His opponent said, “Do you think you understand politics because you can play chess?”

Steinitz said, “Do you think you understand politics because you can’t play chess?”

Edifice Wrecks

giarre, sicily

Between the 1950s and the 2000s, the Sicilian town of Giarre started a series of ambitious building projects as its politicians competed to create jobs and secure funds from the regional government. Unfortunately, there was no need for the buildings — Giarre’s population is only 27,000 — and today the seaside town hosts 25 half-built and abandoned constructions, including an amphitheater, a sports stadium, a polo ground, and a swimming pool.
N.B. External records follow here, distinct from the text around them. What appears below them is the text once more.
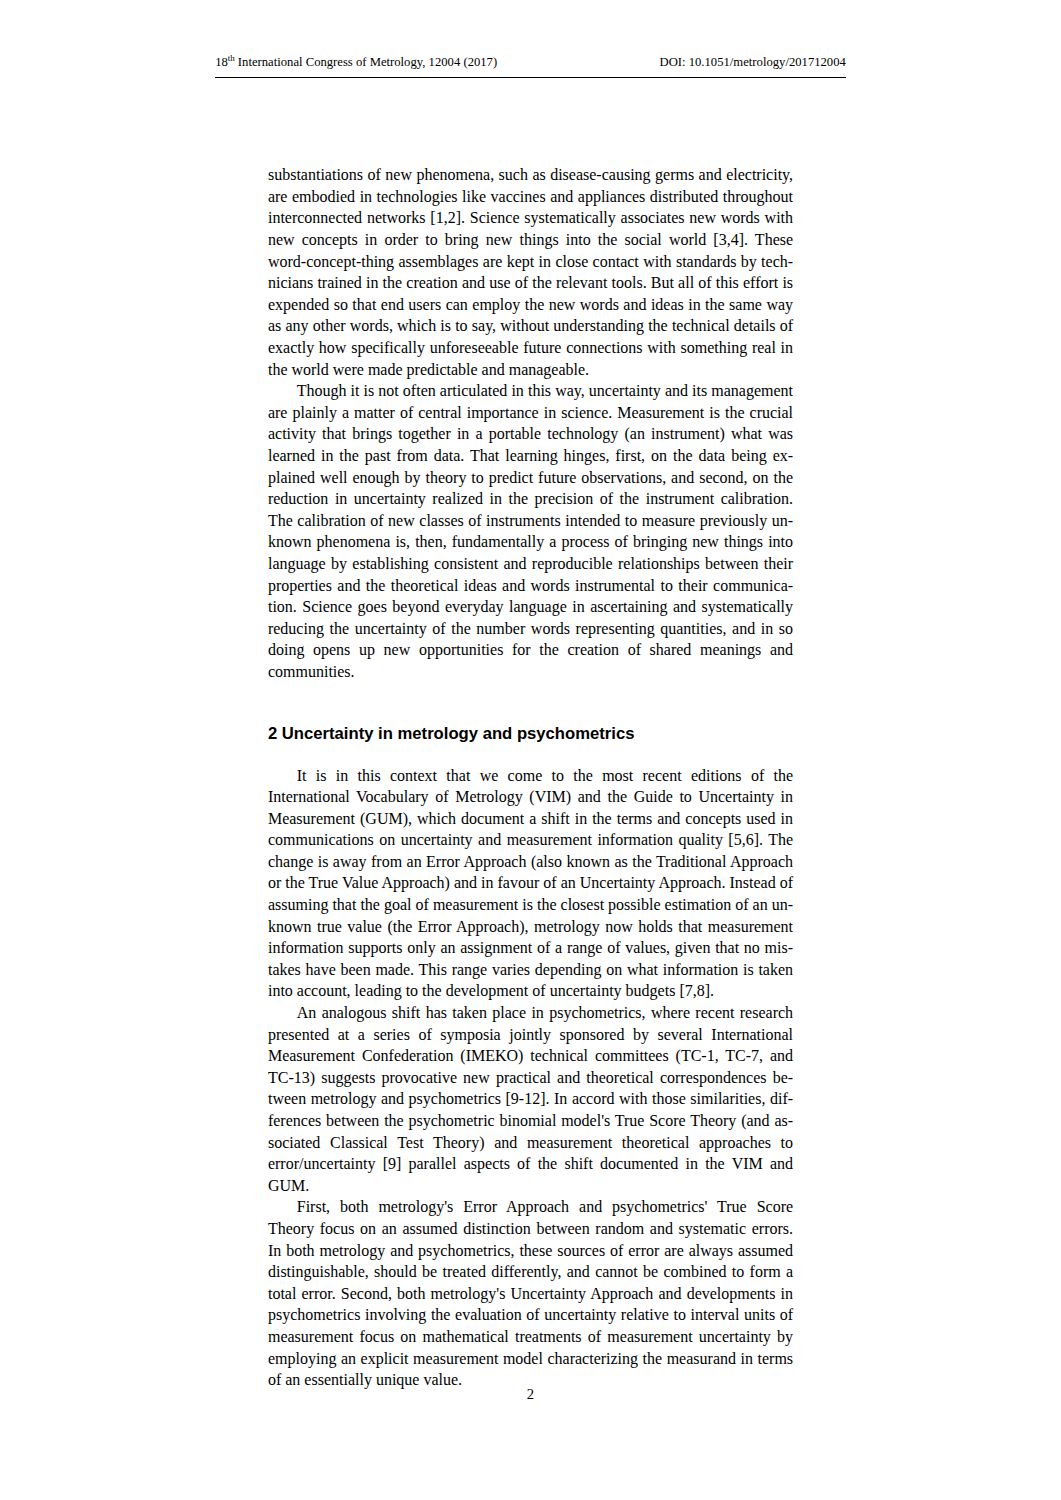18th International Congress of Metrology, 12004 (2017) DOI: 10.1051/metrology/201712004
substantiations of new phenomena, such as disease-causing germs and electricity, are embodied in technologies like vaccines and appliances distributed throughout interconnected networks [1,2]. Science systematically associates new words with new concepts in order to bring new things into the social world [3,4]. These word-concept-thing assemblages are kept in close contact with standards by technicians trained in the creation and use of the relevant tools. But all of this effort is expended so that end users can employ the new words and ideas in the same way as any other words, which is to say, without understanding the technical details of exactly how specifically unforeseeable future connections with something real in the world were made predictable and manageable.
Though it is not often articulated in this way, uncertainty and its management are plainly a matter of central importance in science. Measurement is the crucial activity that brings together in a portable technology (an instrument) what was learned in the past from data. That learning hinges, first, on the data being explained well enough by theory to predict future observations, and second, on the reduction in uncertainty realized in the precision of the instrument calibration. The calibration of new classes of instruments intended to measure previously unknown phenomena is, then, fundamentally a process of bringing new things into language by establishing consistent and reproducible relationships between their properties and the theoretical ideas and words instrumental to their communication. Science goes beyond everyday language in ascertaining and systematically reducing the uncertainty of the number words representing quantities, and in so doing opens up new opportunities for the creation of shared meanings and communities.
2 Uncertainty in metrology and psychometrics
It is in this context that we come to the most recent editions of the International Vocabulary of Metrology (VIM) and the Guide to Uncertainty in Measurement (GUM), which document a shift in the terms and concepts used in communications on uncertainty and measurement information quality [5,6]. The change is away from an Error Approach (also known as the Traditional Approach or the True Value Approach) and in favour of an Uncertainty Approach. Instead of assuming that the goal of measurement is the closest possible estimation of an unknown true value (the Error Approach), metrology now holds that measurement information supports only an assignment of a range of values, given that no mistakes have been made. This range varies depending on what information is taken into account, leading to the development of uncertainty budgets [7,8].
An analogous shift has taken place in psychometrics, where recent research presented at a series of symposia jointly sponsored by several International Measurement Confederation (IMEKO) technical committees (TC-1, TC-7, and TC-13) suggests provocative new practical and theoretical correspondences between metrology and psychometrics [9-12]. In accord with those similarities, differences between the psychometric binomial model's True Score Theory (and associated Classical Test Theory) and measurement theoretical approaches to error/uncertainty [9] parallel aspects of the shift documented in the VIM and GUM.
First, both metrology's Error Approach and psychometrics' True Score Theory focus on an assumed distinction between random and systematic errors. In both metrology and psychometrics, these sources of error are always assumed distinguishable, should be treated differently, and cannot be combined to form a total error. Second, both metrology's Uncertainty Approach and developments in psychometrics involving the evaluation of uncertainty relative to interval units of measurement focus on mathematical treatments of measurement uncertainty by employing an explicit measurement model characterizing the measurand in terms of an essentially unique value.
2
“Giarre offers the extreme form of a condition found in most cities, making it a parable of urban planning,” writes social geographer Alastair Bonnett in Off the Map. “It is the epicentre not of merely an Italian but a global phenomenon of accreted unfinished visions.”

“Several companies started the projects without the intention of finishing them,” architect Salvo Patane told the BBC. “These were projects started so as not to lose funds that were available from the regional government. More than waste, this was bad politics.”

Community activist Claudia D’Aita wants to reconceive the abandoned constructions as a park — “a kind of open-air museum” — exhibiting a cautionary new architectural subgenre. They would call it the Archaeological Park of Sicilian Incompletion.